Problem statement — Rewrite every one of the records with "absolute pixels" replaced by "image pixels" and everything else left unchanged. Omit the pictures from your answer.

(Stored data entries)
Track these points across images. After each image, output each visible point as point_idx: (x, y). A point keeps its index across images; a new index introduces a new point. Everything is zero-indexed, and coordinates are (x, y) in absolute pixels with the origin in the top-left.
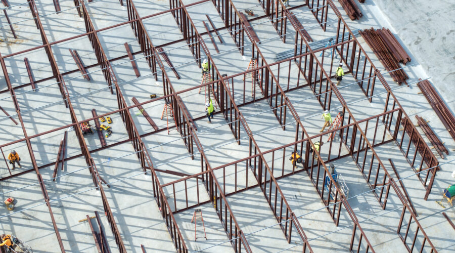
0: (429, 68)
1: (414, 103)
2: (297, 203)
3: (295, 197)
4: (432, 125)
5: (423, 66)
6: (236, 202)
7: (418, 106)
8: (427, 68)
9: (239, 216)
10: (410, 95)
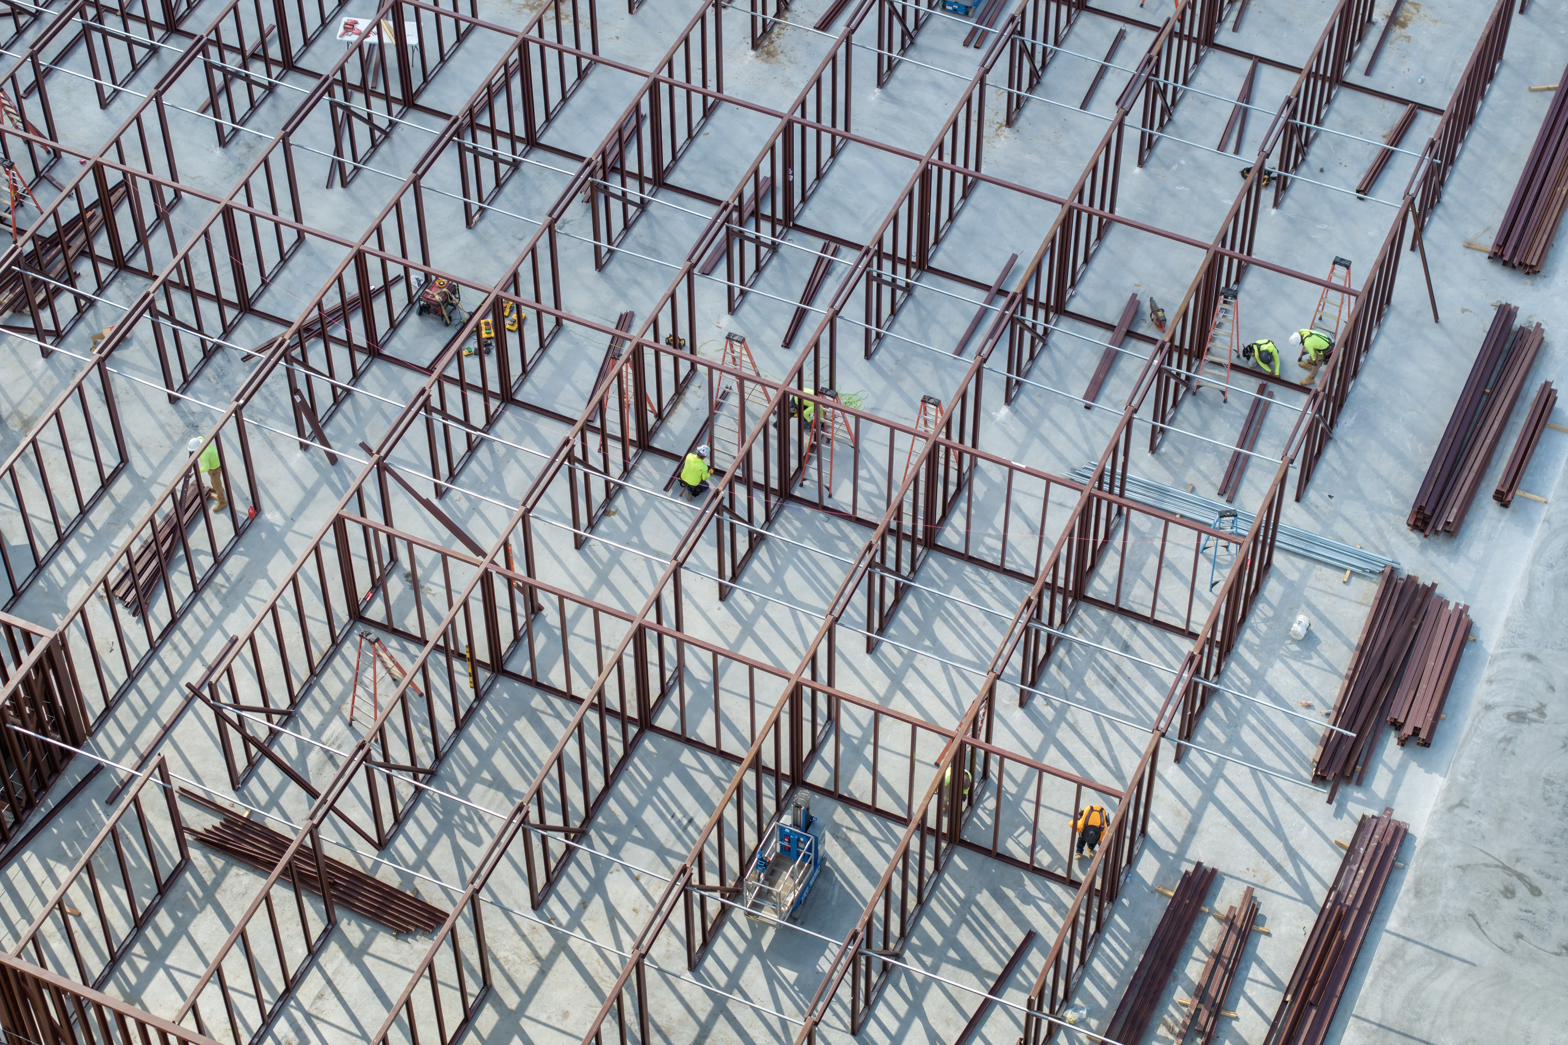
0: (1461, 804)
1: (1293, 854)
2: (673, 838)
3: (685, 822)
4: (1264, 948)
5: (1449, 789)
6: (544, 717)
7: (1292, 874)
8: (1455, 800)
9: (508, 755)
10: (1307, 829)
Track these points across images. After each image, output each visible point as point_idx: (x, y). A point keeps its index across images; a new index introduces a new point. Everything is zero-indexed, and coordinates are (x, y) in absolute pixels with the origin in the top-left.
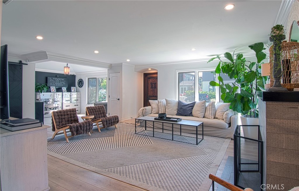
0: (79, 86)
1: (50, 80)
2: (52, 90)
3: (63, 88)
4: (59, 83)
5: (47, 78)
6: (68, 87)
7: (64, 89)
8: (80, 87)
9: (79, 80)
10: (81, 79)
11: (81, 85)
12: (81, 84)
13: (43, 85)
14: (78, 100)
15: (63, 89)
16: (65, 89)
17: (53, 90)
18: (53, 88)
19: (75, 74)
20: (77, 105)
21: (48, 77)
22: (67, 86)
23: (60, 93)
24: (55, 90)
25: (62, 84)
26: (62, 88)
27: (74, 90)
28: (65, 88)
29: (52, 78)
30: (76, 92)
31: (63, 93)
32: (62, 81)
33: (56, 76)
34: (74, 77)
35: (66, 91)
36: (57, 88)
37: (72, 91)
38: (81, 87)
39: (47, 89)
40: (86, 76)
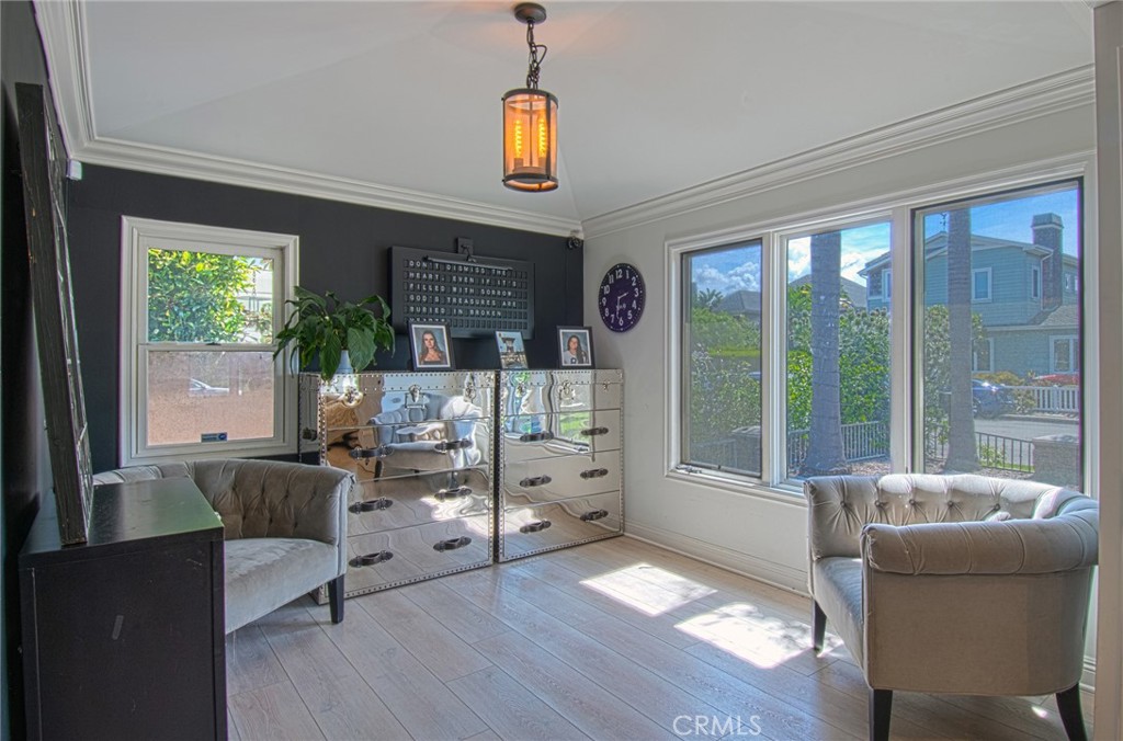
0: (607, 321)
1: (410, 267)
2: (425, 352)
3: (500, 335)
4: (477, 295)
5: (387, 256)
6: (534, 334)
7: (511, 342)
8: (616, 328)
9: (613, 271)
10: (623, 267)
11: (623, 313)
12: (628, 300)
13: (348, 306)
14: (604, 431)
15: (503, 347)
16: (519, 345)
17: (432, 356)
18: (430, 338)
19: (581, 236)
20: (604, 472)
21: (394, 248)
22: (531, 325)
23: (484, 378)
24: (443, 358)
25: (499, 306)
26: (493, 337)
27: (578, 349)
28: (517, 335)
29: (425, 259)
30: (593, 367)
31: (503, 374)
32: (493, 285)
33: (456, 241)
34: (570, 251)
35: (523, 358)
36: (465, 333)
37: (567, 356)
38: (628, 326)
39: (379, 341)
40: (667, 238)
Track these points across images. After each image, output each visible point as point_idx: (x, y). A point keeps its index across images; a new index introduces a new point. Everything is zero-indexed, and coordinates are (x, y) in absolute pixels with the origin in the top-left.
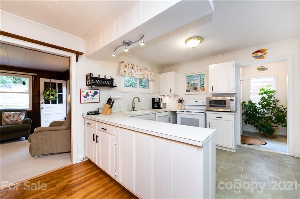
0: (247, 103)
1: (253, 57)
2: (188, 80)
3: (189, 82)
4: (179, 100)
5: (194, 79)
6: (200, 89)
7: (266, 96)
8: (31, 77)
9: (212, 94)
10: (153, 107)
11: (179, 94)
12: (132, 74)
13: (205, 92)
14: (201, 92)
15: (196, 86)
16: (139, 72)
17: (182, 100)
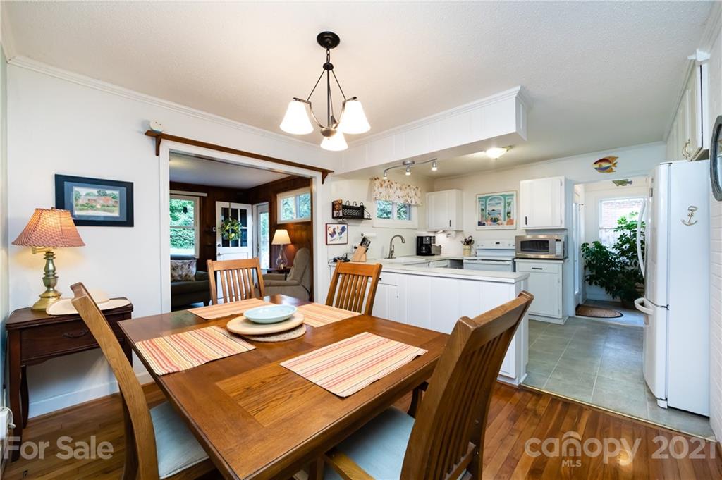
0: (591, 246)
1: (596, 169)
2: (482, 205)
3: (483, 207)
4: (465, 240)
5: (493, 202)
6: (505, 220)
7: (628, 233)
8: (198, 198)
9: (526, 230)
10: (419, 253)
11: (464, 230)
12: (389, 197)
13: (513, 227)
14: (505, 225)
15: (496, 216)
16: (399, 193)
17: (471, 241)
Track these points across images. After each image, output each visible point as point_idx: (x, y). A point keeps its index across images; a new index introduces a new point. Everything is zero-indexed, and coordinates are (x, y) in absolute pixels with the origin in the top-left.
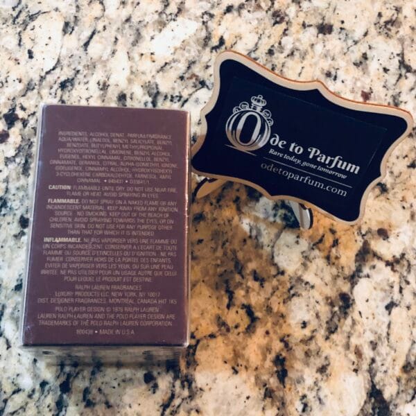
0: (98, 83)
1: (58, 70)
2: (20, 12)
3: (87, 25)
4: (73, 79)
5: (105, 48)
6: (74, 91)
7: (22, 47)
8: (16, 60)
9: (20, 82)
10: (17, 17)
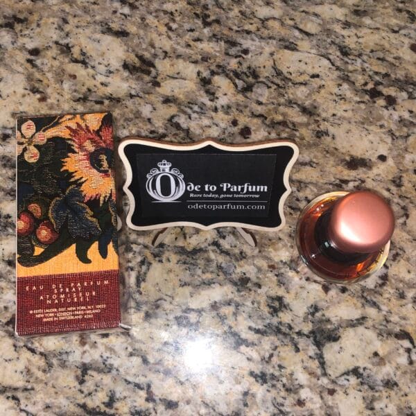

Problem solution —
Track these points across images. After each image, output each visible point as point_idx: (x, y). A point keeps its index across images; a new index introduces a new point. Everything is zero-indexed, and coordinates are (x, y) in image pixels with the origin in the top-left.
0: (429, 68)
1: (414, 103)
2: (297, 203)
3: (295, 197)
4: (432, 125)
5: (423, 66)
6: (236, 202)
7: (418, 106)
8: (427, 68)
9: (239, 216)
10: (410, 95)
0: (1461, 804)
1: (1293, 854)
2: (673, 838)
3: (685, 822)
4: (1264, 948)
5: (1449, 789)
6: (544, 717)
7: (1292, 874)
8: (1455, 800)
9: (508, 755)
10: (1307, 829)
Track these points across images. After each image, output each visible point as point_idx: (x, y). A point keeps its index across images; a new index introduces a new point. Everything is zero-indexed, and coordinates are (x, y) in image pixels with the origin in the top-left.
0: (79, 86)
1: (50, 80)
2: (52, 90)
3: (63, 88)
4: (59, 83)
5: (47, 78)
6: (68, 87)
7: (64, 89)
8: (80, 87)
9: (79, 80)
10: (81, 79)
11: (81, 85)
12: (81, 84)
13: (43, 85)
14: (78, 100)
15: (63, 89)
16: (65, 89)
17: (53, 90)
18: (53, 88)
19: (75, 74)
20: (77, 105)
21: (48, 77)
22: (67, 86)
23: (60, 93)
24: (55, 90)
25: (62, 84)
26: (62, 88)
27: (74, 90)
28: (65, 88)
29: (52, 78)
30: (76, 92)
31: (63, 93)
32: (62, 81)
33: (56, 76)
34: (74, 77)
35: (66, 91)
36: (57, 88)
37: (72, 91)
38: (81, 87)
39: (47, 89)
40: (86, 76)
0: (607, 321)
1: (410, 267)
2: (425, 352)
3: (500, 335)
4: (477, 295)
5: (387, 256)
6: (534, 334)
7: (511, 342)
8: (616, 328)
9: (613, 271)
10: (623, 267)
11: (623, 313)
12: (628, 300)
13: (348, 306)
14: (604, 431)
15: (503, 347)
16: (519, 345)
17: (432, 356)
18: (430, 338)
19: (581, 236)
20: (604, 472)
21: (394, 248)
22: (531, 325)
23: (484, 378)
24: (443, 358)
25: (499, 306)
26: (493, 337)
27: (578, 349)
28: (517, 335)
29: (425, 259)
30: (593, 367)
31: (503, 374)
32: (493, 285)
33: (456, 241)
34: (570, 251)
35: (523, 358)
36: (465, 333)
37: (567, 356)
38: (628, 326)
39: (379, 341)
40: (667, 238)
Track these points across images. After each image, output each visible point as point_idx: (x, y). A point keeps its index across images; a new index introduces a new point. Everything is zero-indexed, and coordinates are (x, y) in image pixels with the origin in the top-left.
0: (247, 103)
1: (253, 57)
2: (188, 80)
3: (189, 82)
4: (179, 100)
5: (194, 79)
6: (200, 89)
7: (266, 96)
8: (31, 77)
9: (212, 94)
10: (153, 107)
11: (179, 94)
12: (132, 74)
13: (205, 92)
14: (201, 92)
15: (196, 86)
16: (139, 72)
17: (182, 100)
0: (591, 246)
1: (596, 169)
2: (482, 205)
3: (483, 207)
4: (465, 240)
5: (493, 202)
6: (505, 220)
7: (628, 233)
8: (198, 198)
9: (526, 230)
10: (419, 253)
11: (464, 230)
12: (389, 197)
13: (513, 227)
14: (505, 225)
15: (496, 216)
16: (399, 193)
17: (471, 241)
Track these points across images. After each image, output each visible point as point_idx: (x, y). A point keeps its index across images; a new index introduces a new point. Everything is zero-indexed, and coordinates are (x, y) in image pixels with the origin in the top-left.
0: (98, 83)
1: (58, 70)
2: (20, 12)
3: (87, 25)
4: (73, 79)
5: (105, 48)
6: (74, 91)
7: (22, 47)
8: (16, 60)
9: (20, 82)
10: (17, 17)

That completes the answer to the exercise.